- Koloon Bastak Location within Iran

Highest point
- Elevation: 4,156 m (13,635 ft)
- Prominence: 352 m (1,155 ft)
- Coordinates: 36°03′12″N 51°27′56″E﻿ / ﻿36.0534°N 51.4655°E

Naming
- Native name: کلون بستک (Persian)

Geography
- Location: Tehran Province, Iran
- Parent range: Kholeno massif, central Alborz

= Koloon Bastak =

Mountain in the central Alborz, Iran

Koloon Bastak (کلون بستک, also romanized Kolun Bastak) is a mountain in the central Alborz, in Tehran Province, Iran, at the meeting point of the Shemshak, Dizin and Gajareh districts.

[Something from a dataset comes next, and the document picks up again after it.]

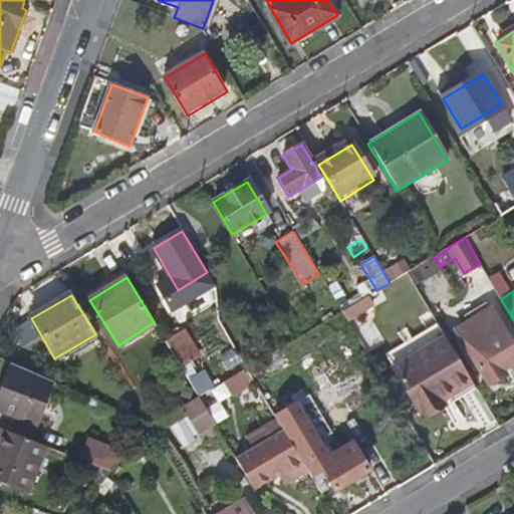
[(477,323),(494,313),(491,307),(467,321),(471,326),(472,325),(475,331),(480,328),(477,323)]
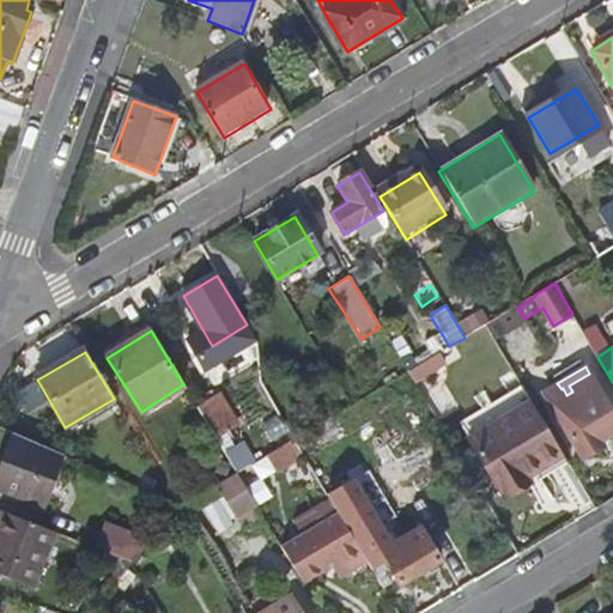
[(605,399),(589,374),(569,386),(572,392),(566,395),(563,388),(562,389),(547,399),(586,465),(612,449),(612,410),(606,398),(605,399)]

One of the Iranian four-thousanders, its elevation is reported as between about 4156 m and 4180 m, and it has a topographic prominence of about 352 m.

== Geography ==
Koloon Bastak stands at the western end of the Kholeno (Sarakchal) ridge. The Karaj River, the main river of the region, rises in the Khorsang highlands at the foot of the mountain. The peak lies within the Central Alborz Protected Area.

== Name ==
According to a popular explanation reported by Iranian state media, the name combines kolun, an old word for the bolt or latch of a door, with bastak, "closed", a reference to a local legend of valleys "shut like a bolted door".

== Climbing ==
Because the Dizin road reaches about 3300 m near its foot, Koloon Bastak is one of the most accessible peaks over 4000 m near Tehran, and is often used as an acclimatisation climb for Damavand and Alam-Kuh. The standard route ascends the southern ridge from the Dizin pass in three to four hours; it is an easy ascent in summer but a serious one in winter. The recommended season is from late June to late September.